--- EXERCISE BRIEF ---
Keep writing the transformer layer documentation below, starting right after its final line.

##### DOCUMENT EXTRACT #####

Pre-normalization provides better gradient flow in deep networks and is used by all LLaMA variants.

TransformerBlock

pub const TransformerBlock = struct {
    attention: MultiHeadAttention,
    ffn: FeedForward,
    norm1: Tensor(f32),         // attention sub-layer norm weights
    norm2: Tensor(f32),         // FFN sub-layer norm weights
    norm_placement: NormPlacement,
    norm_eps: f32,
    allocator: std.mem.Allocator,
};

A single transformer layer containing attention, feed-forward, and normalization sub-layers with residual connections.

Transformer

pub const Transformer = struct {
    blocks: []TransformerBlock,
    d_model: usize,
    num_layers: usize,
    allocator: std.mem.Allocator,
};

Stack of TransformerBlock layers. The full encoder or decoder body of a transformer model.


Public Functions

TransformerBlock.init

pub fn init(
    num_heads: usize,
    d_model: usize,
    d_ff: usize,
    ffn_type: FFNType,
    norm_placement: NormPlacement,
    norm_eps: f32,
    allocator: std.mem.Allocator,
) !TransformerBlock

Allocate a single transformer block with all sub-layer weights.

TransformerBlock.deinit

pub fn deinit(self: *TransformerBlock) void

Free all owned tensors.

TransformerBlock.forward

pub fn forward(
    self: TransformerBlock,
    input: Tensor(f32),
    mask: ?Tensor(f32),
    allocator: std.mem.Allocator,
) !Tensor(f32)

Forward pass through one transformer layer.

For PreNorm (LLaMA):

h = input + attention(rmsNorm(input))
output = h + ffn(rmsNorm(h))

Parameters:

Name Type Description
input Tensor(f32) Shape [seq_len, d_model]
mask ?Tensor(f32) Optional causal or padding mask
allocator Allocator Memory allocator

Returns: !Tensor(f32) with shape [seq_len, d_model].

##### PROVIDED MATERIAL #####

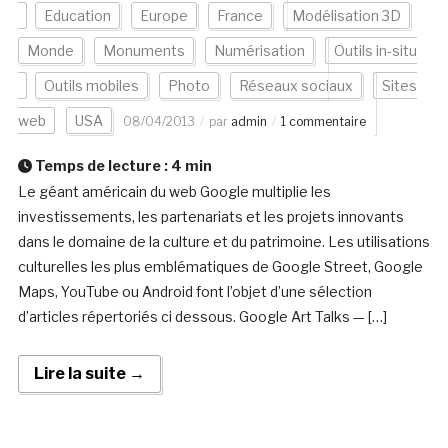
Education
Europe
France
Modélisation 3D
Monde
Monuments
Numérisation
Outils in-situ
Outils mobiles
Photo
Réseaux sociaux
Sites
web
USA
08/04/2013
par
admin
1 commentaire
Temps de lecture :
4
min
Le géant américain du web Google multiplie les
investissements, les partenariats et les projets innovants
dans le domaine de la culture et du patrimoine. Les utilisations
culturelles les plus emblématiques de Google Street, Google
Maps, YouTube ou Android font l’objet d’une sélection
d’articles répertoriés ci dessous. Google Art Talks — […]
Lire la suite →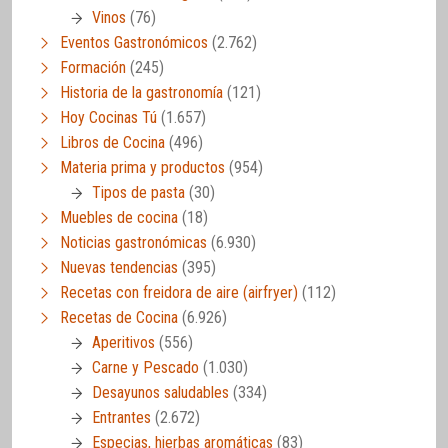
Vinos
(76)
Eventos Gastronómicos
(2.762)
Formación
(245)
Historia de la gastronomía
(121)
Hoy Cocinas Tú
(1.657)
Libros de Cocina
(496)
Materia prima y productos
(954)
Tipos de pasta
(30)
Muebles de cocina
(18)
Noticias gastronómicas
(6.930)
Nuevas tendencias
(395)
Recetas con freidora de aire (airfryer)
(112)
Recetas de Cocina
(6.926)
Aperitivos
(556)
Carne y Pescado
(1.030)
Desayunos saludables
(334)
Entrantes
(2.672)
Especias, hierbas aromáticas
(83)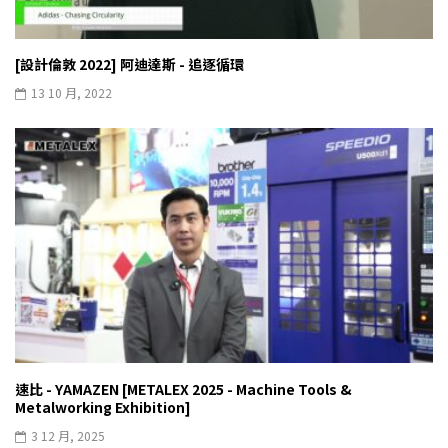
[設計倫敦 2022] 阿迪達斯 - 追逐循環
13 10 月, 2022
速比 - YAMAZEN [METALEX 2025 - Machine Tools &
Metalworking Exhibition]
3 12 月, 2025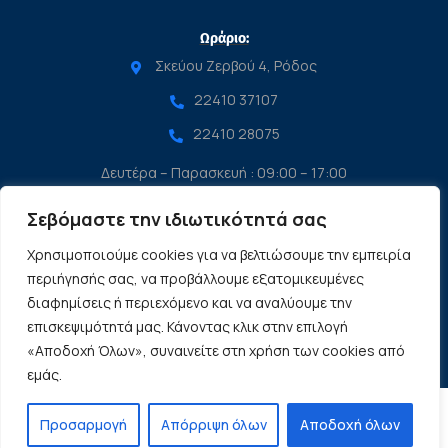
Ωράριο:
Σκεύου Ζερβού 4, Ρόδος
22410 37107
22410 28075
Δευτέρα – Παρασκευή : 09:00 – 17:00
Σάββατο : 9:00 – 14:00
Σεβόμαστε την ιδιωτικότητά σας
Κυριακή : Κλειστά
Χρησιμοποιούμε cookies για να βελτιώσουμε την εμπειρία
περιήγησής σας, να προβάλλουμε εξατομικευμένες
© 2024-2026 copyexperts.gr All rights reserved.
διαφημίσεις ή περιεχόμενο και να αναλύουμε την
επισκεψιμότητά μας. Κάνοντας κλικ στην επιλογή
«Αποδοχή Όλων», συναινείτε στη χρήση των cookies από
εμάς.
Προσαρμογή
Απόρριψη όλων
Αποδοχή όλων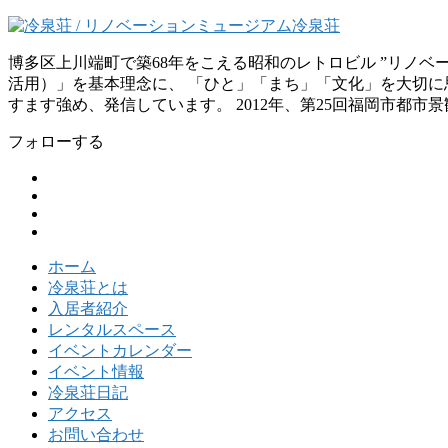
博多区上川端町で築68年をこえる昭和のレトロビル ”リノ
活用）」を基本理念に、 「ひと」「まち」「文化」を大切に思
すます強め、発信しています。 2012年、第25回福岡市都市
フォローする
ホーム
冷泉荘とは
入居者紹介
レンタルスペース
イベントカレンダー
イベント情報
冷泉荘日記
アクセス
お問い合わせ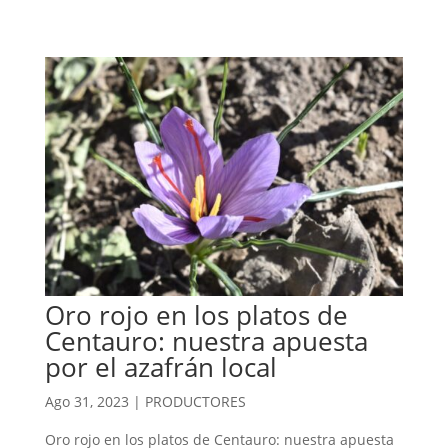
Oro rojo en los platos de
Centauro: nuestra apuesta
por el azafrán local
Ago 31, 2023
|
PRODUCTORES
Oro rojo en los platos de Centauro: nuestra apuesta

#####
##### PROVIDED MATERIAL #####

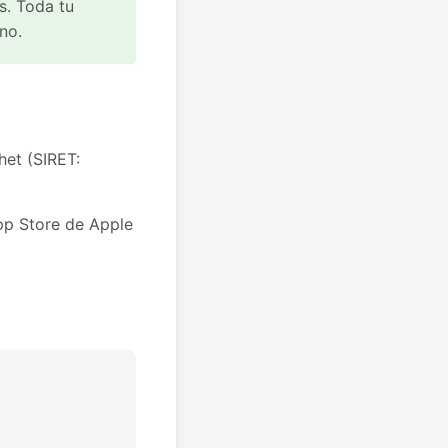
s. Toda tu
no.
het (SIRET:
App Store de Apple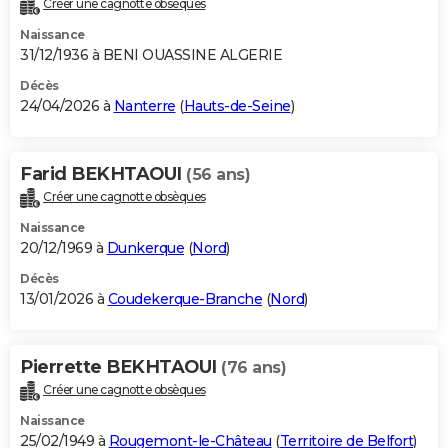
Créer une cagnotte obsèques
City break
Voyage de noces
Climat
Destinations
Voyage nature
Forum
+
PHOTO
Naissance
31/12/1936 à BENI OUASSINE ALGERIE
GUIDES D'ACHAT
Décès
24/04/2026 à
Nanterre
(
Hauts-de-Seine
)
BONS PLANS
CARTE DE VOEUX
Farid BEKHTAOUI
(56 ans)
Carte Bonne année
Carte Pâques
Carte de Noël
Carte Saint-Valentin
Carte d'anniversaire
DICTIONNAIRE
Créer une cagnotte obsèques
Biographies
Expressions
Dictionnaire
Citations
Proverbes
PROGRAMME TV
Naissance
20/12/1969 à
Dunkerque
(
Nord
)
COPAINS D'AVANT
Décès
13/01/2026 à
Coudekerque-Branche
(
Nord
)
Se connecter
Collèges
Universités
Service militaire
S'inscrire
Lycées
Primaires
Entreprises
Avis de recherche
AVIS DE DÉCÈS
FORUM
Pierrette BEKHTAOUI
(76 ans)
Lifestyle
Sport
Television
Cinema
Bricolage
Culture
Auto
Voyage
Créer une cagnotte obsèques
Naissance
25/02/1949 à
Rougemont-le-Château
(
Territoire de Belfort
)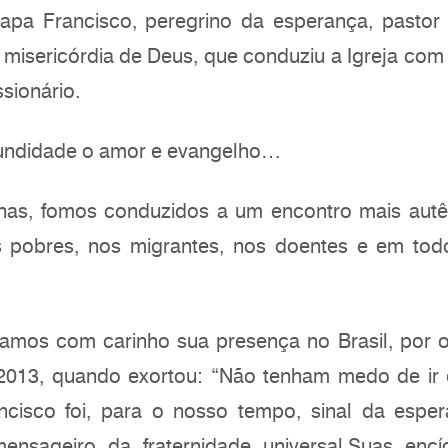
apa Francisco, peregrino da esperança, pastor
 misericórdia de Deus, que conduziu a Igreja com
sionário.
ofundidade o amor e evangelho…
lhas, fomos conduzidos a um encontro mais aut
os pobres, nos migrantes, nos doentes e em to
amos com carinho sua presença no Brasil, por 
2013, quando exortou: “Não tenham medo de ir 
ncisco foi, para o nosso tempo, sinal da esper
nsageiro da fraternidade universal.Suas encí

#####

--- ANSWER BELOW ---
Transformer.init

pub fn init(
    num_layers: usize,
    num_heads: usize,
    d_model: usize,
    d_ff: usize,
    ffn_type: FFNType,
    norm_placement: NormPlacement,
    norm_eps: f32,
    allocator: std.mem.Allocator,
) !Transformer

Allocate the full stack of transformer blocks.

Transformer.deinit

pub fn deinit(self: *Transformer) void

Free all blocks.

Transformer.forward

pub fn forward(
    self: Transformer,
    input: Tensor(f32),
    mask: ?Tensor(f32),
    allocator: std.mem.Allocator,
) !Tensor(f32)

Run the input through every layer sequentially. Each layer receives the output of the previous one.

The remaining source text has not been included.